Aspose.Cells support SAX-like read/write?

ZachBlocker · August 9, 2013, 5:05pm

For reading and writing very large spreadsheets, does your solution support SAX-like read and write capability, so that only a small fragment of the spreadsheet exists in memory at any given time?

amjad.sahi · August 12, 2013, 4:19am

Hi,

Well, we have LightCells APIs feature that you may try to use. But, currently, it only supports to write large Excel files but does not support reading files. The LightCells API is SAX-like feature. Please see the topic for your complete reference:

http://www.aspose.com/docs/display/cellsnet/Using+LightCells+API

Thank you.

ZachBlocker · August 12, 2013, 12:32pm

I’m confused about some language in the introductory section of the linked documentation. Particularly where it reads

“Commonly,using LightCells API to save XLSX file may save 50% or more memory than using the common way”

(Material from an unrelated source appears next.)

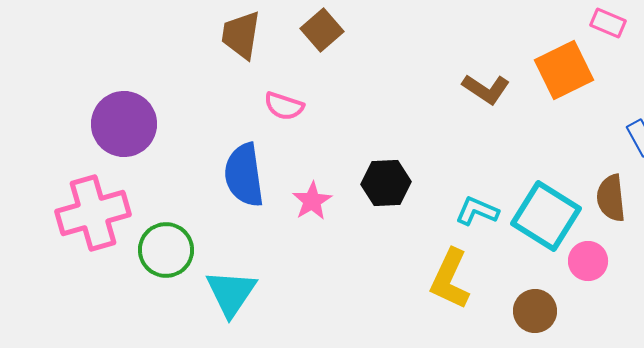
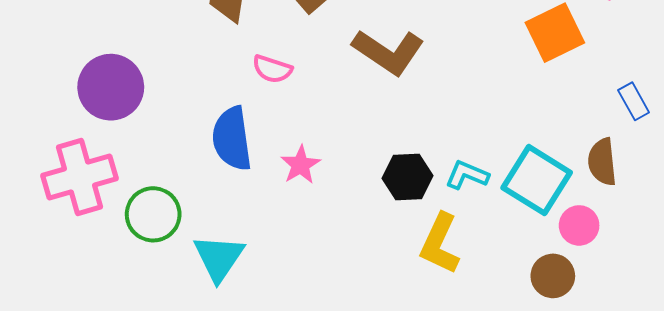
brown L-shape: (486, 89) -> (388, 52), moved, size x1.5
black hexagon: (386, 183) -> (407, 177), moved
brown circle: (535, 311) -> (553, 276), moved

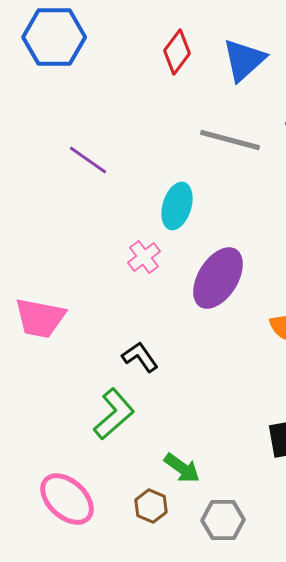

It seems to me that with a pure sequential write approach, memory usage would be flat, and would not be expressed as a percentage savings over the DOM-based method. Please look at the quick drawing I made for a comparison:

Memory usage graph for spreadsheet libraries - Google Drawings

Based on this graph, which of the dashed lines most resembles the memory usage model of LightCell API? The dotted red line or the dotted green line on the bottom (flat usage)?

One other issue: Is there any more documentation for LightCells API, or is it just this one page?

ZachBlocker · August 12, 2013, 12:33pm

Previous drawing as a file attachment.

shakeel.faiz · August 12, 2013, 11:53pm

Hi,

Thanks for your posting and considering Aspose.Cells.

In fact saving an XLSX file is not so simple as writing xml data with a pure sequential mode. Firstly, the XML file is not the final XLSX file. Even if xml file can be created by writing data in sequential mode, it has to be processed with other logics to build the final XLSX file.

Secondly, to create XLSX file there are many things need to be gathered and indexed firstly instead of writing to the final xml file directly. Those gathered data has to be hold in memory until all data(cells) that use it has been generated.

So, the memory cost depends on many things such as cells dataset, used styles/shared strings, …etc. and the performance result may vary significantly for generating the same size of XLSX files with different data and settings.